* DATA FOR THIS TASK:
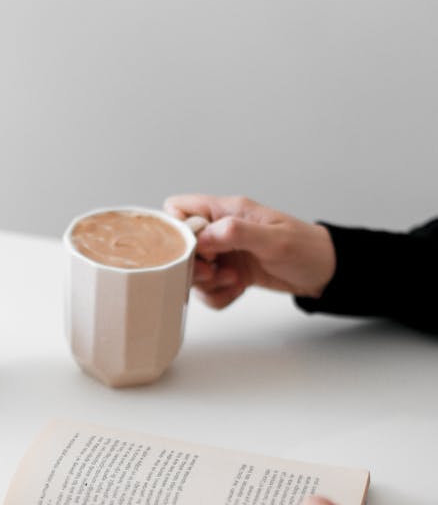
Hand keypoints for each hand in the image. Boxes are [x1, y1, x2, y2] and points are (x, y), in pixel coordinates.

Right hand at [163, 194, 335, 308]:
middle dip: (192, 265)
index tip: (196, 249)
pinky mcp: (229, 272)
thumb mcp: (275, 239)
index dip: (178, 229)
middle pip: (181, 246)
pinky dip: (218, 296)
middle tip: (214, 272)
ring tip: (233, 281)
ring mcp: (224, 252)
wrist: (325, 272)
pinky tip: (238, 291)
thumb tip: (202, 236)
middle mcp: (220, 230)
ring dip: (207, 284)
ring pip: (192, 271)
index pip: (179, 208)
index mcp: (227, 210)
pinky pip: (208, 289)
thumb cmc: (306, 248)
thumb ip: (236, 233)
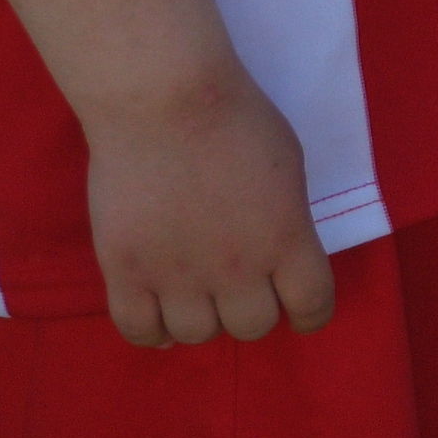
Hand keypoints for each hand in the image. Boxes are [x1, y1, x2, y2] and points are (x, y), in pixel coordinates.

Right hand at [84, 68, 329, 347]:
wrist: (165, 102)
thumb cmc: (237, 121)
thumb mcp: (289, 169)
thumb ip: (286, 221)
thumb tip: (272, 262)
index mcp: (287, 238)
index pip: (312, 305)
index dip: (311, 314)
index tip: (301, 309)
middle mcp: (236, 268)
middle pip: (252, 327)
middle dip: (252, 310)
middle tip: (241, 288)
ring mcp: (177, 275)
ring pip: (197, 335)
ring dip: (203, 318)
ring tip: (197, 295)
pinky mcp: (125, 272)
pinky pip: (139, 331)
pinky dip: (152, 333)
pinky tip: (159, 314)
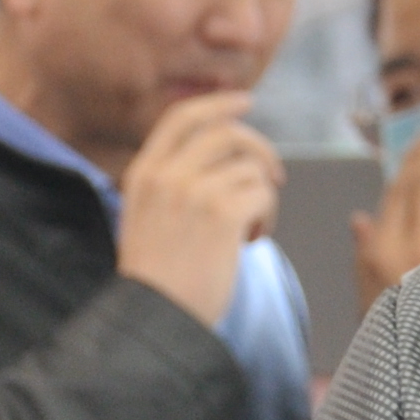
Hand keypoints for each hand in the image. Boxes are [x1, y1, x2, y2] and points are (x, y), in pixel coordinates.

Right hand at [114, 91, 283, 326]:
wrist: (152, 318)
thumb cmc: (155, 281)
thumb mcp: (144, 219)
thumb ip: (171, 185)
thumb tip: (225, 162)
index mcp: (143, 173)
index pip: (183, 117)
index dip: (219, 104)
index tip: (246, 101)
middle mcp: (167, 175)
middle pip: (228, 133)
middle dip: (260, 149)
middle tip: (276, 176)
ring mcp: (194, 191)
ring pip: (251, 169)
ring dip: (263, 197)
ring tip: (251, 231)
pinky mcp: (223, 213)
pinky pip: (263, 195)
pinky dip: (267, 217)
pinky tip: (252, 240)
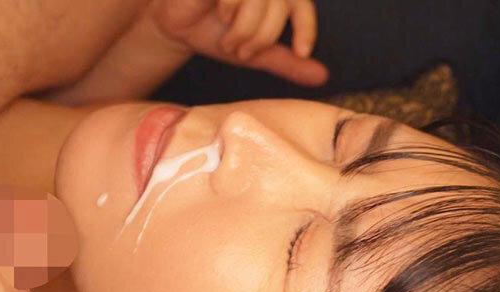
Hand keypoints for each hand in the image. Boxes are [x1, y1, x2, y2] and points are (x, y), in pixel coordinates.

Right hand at [154, 0, 327, 85]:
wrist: (177, 29)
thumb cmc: (216, 34)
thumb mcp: (257, 53)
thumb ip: (288, 62)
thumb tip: (322, 76)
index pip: (300, 5)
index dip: (306, 27)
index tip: (301, 51)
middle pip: (278, 6)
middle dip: (262, 36)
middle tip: (243, 51)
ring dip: (244, 27)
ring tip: (230, 39)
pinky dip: (231, 10)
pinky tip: (220, 16)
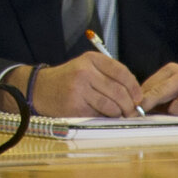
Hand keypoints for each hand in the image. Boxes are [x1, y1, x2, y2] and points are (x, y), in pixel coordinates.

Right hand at [21, 51, 144, 116]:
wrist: (39, 88)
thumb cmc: (68, 80)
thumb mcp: (86, 67)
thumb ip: (109, 76)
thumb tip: (135, 96)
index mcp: (90, 59)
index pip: (122, 73)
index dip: (134, 88)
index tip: (138, 98)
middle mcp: (84, 71)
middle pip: (119, 92)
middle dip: (129, 105)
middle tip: (131, 112)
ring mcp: (78, 89)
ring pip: (111, 106)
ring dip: (118, 113)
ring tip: (116, 114)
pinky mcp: (74, 106)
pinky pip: (99, 115)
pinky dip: (104, 118)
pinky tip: (101, 115)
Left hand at [139, 64, 177, 120]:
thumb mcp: (174, 87)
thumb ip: (157, 94)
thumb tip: (137, 108)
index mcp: (171, 70)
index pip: (150, 85)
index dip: (139, 99)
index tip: (129, 108)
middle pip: (159, 93)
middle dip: (147, 104)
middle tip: (137, 113)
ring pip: (175, 110)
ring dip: (176, 115)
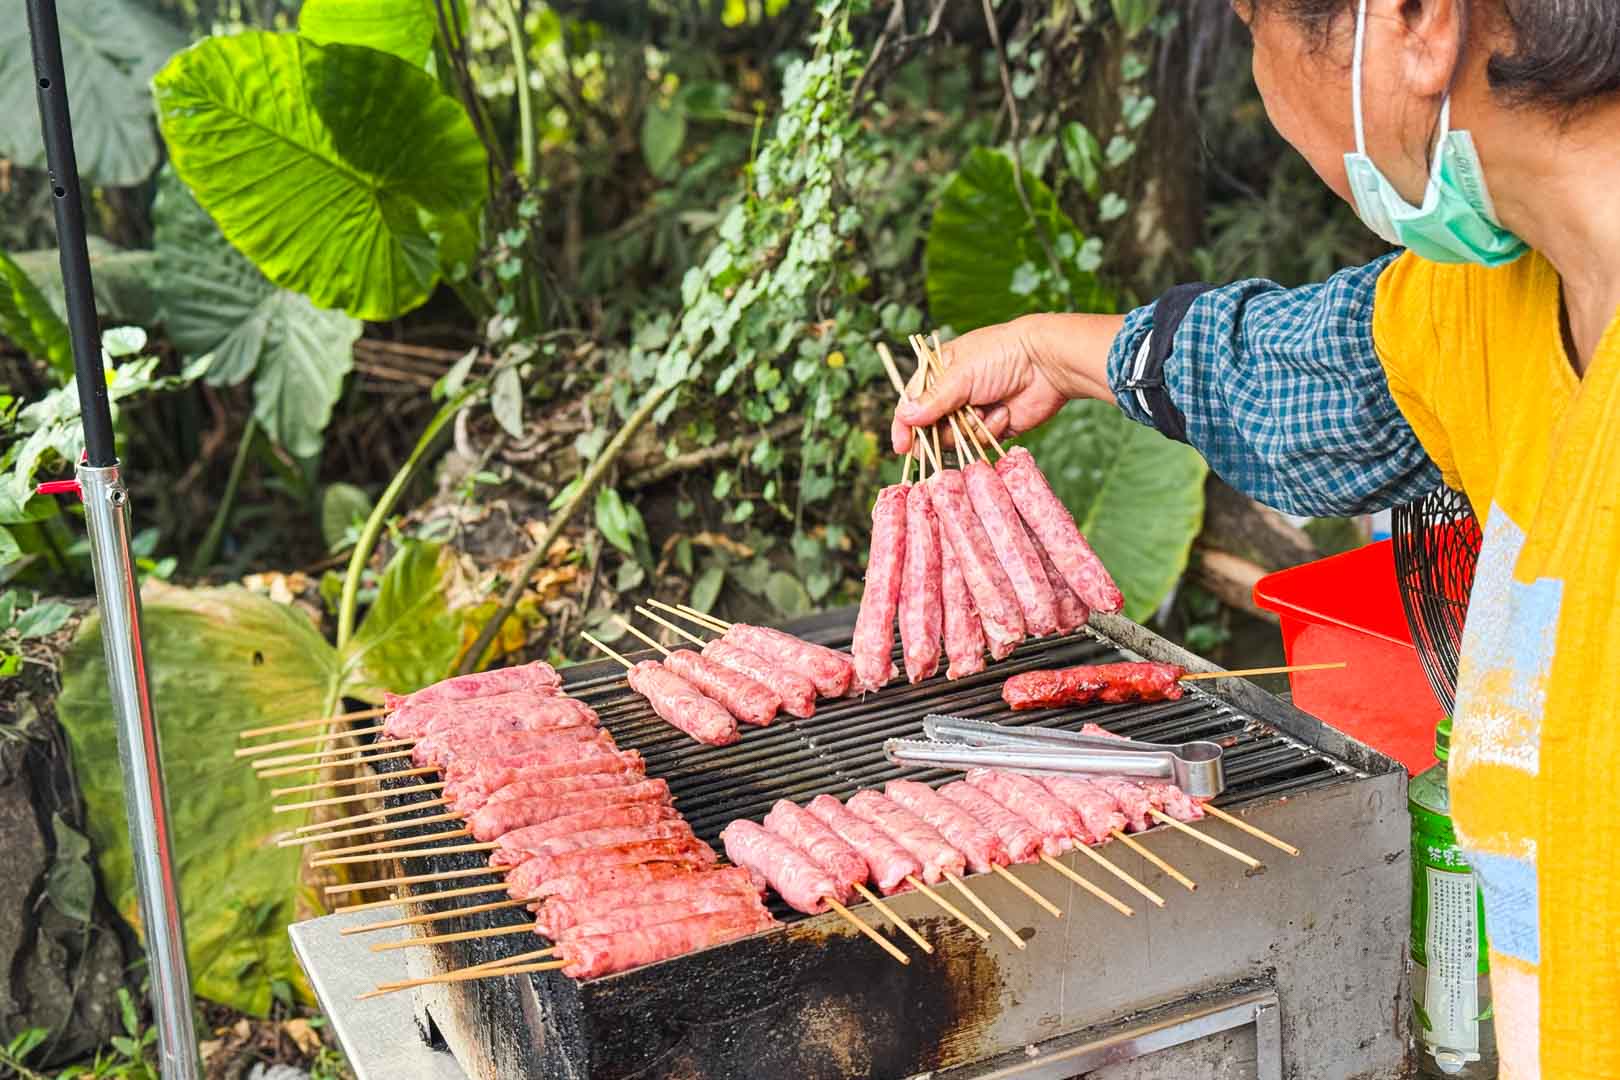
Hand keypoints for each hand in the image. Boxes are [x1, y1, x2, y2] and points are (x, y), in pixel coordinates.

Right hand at [889, 314, 1120, 454]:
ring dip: (968, 429)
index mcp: (940, 373)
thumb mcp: (960, 375)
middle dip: (940, 432)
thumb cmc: (1001, 356)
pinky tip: (1004, 414)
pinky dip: (990, 431)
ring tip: (985, 410)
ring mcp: (974, 412)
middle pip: (931, 427)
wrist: (1047, 363)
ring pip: (955, 439)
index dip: (905, 426)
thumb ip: (932, 400)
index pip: (911, 403)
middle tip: (951, 427)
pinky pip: (980, 443)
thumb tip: (904, 417)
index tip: (901, 446)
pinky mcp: (994, 428)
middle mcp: (954, 394)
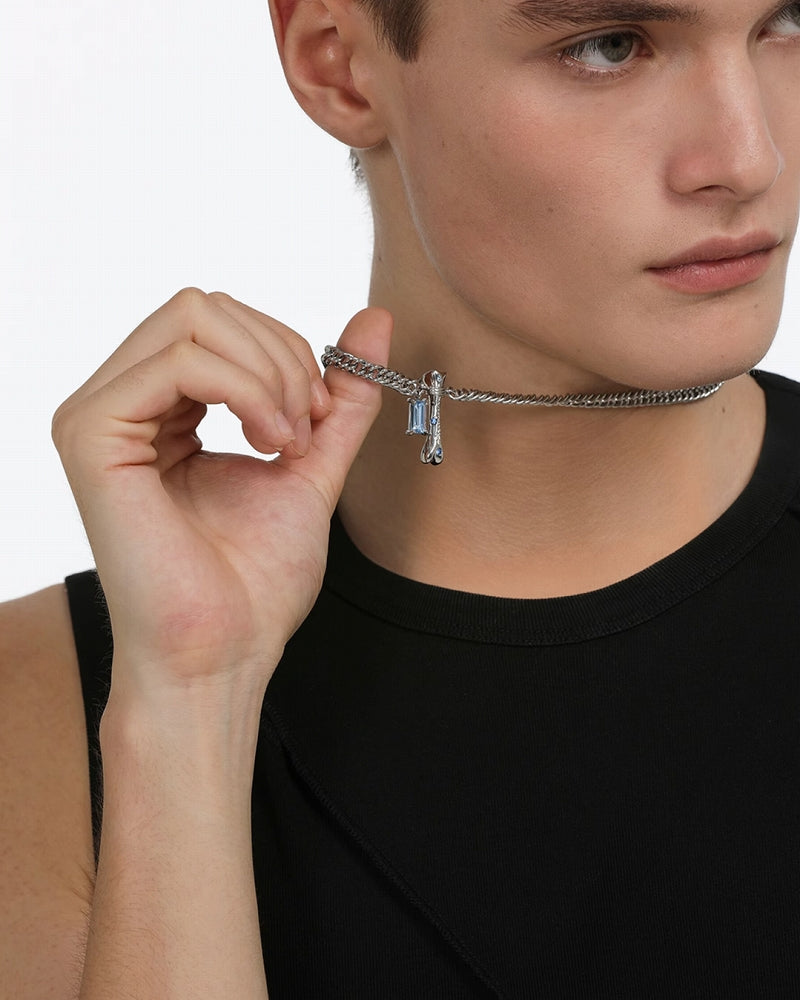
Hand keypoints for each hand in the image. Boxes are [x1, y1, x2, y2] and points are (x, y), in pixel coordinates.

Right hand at [52, 288, 391, 705]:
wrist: (224, 652)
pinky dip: (246, 390)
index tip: (318, 419)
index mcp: (159, 409)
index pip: (219, 320)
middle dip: (281, 356)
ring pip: (194, 316)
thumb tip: (375, 319)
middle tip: (305, 427)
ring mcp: (98, 414)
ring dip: (269, 373)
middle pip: (205, 306)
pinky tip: (266, 444)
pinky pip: (183, 360)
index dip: (285, 352)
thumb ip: (342, 394)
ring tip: (286, 442)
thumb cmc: (255, 581)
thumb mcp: (313, 464)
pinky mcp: (91, 433)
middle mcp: (120, 402)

* WHAT YOU SHOULD DO: Could you transcribe exactly the entries above, but only the lines from the one with "index tip: (301, 51)" through the one with "thumb tip: (904, 417)", and without pictures?

* EXPECTED OUTPUT:
index tip: (301, 51)
middle pip: (278, 6)
middle dip: (262, 36)
middle tip: (243, 51)
ring dip: (244, 27)
ring tip: (230, 39)
pinky dip: (231, 10)
pinky tip: (220, 16)
Hand keypoints for each hand in the image. Boxes are [x1, y1, x2, y2] and points are (x, y), in pixel coordinates.

Right hand at [21, 51, 144, 116]:
wrist: (39, 88)
thumb cmc: (68, 80)
thumb mcp: (86, 67)
thumb ip: (109, 76)
thumb tip: (135, 96)
index mcp: (90, 59)
index pip: (122, 73)
index dip: (134, 88)
index tip: (138, 98)
middle mcp: (84, 71)
middle pip: (119, 92)
middle dip: (129, 105)
middle tip: (131, 112)
ring mcp: (78, 89)
ring pip: (111, 106)
ring dip: (118, 113)
ring tip: (116, 114)
pinky mcp: (74, 106)
pinky pip: (99, 115)
pinky dip: (104, 118)
pinky tip: (101, 115)
Left hand at [139, 64, 177, 120]:
thumb mcp: (174, 87)
thumb ip: (157, 94)
thumb tip: (137, 108)
index mcp: (171, 70)
index pip: (150, 85)
index dip: (139, 99)
index tip: (129, 108)
middle pip: (159, 93)
middle dip: (147, 104)
middle tip: (137, 113)
ring pip: (175, 110)
ring dip: (176, 115)
Hand keypoints for each hand in the image. Boxes are [x1, y1, x2, y2] and points are (x, y), in pixel coordinates.

Right hand at [889, 314, 1120, 454]:
ring dip: (968, 429)
index mcp: (940, 373)
thumb mcp: (960, 375)
middle dip: (940, 432)
thumb cmc: (1001, 356)
pinky tip: (1004, 414)
pinky dip: (990, 431)
ring tip: (985, 410)
ring mcp: (974, 412)
middle pip: (931, 427)
wrist: (1047, 363)
ring pip: (955, 439)
index dip: (905, 426)
thumb ip: (932, 400)
index pip: (911, 403)
middle tip: (951, 427)
pinky pip: (980, 443)
thumb tip: (904, 417)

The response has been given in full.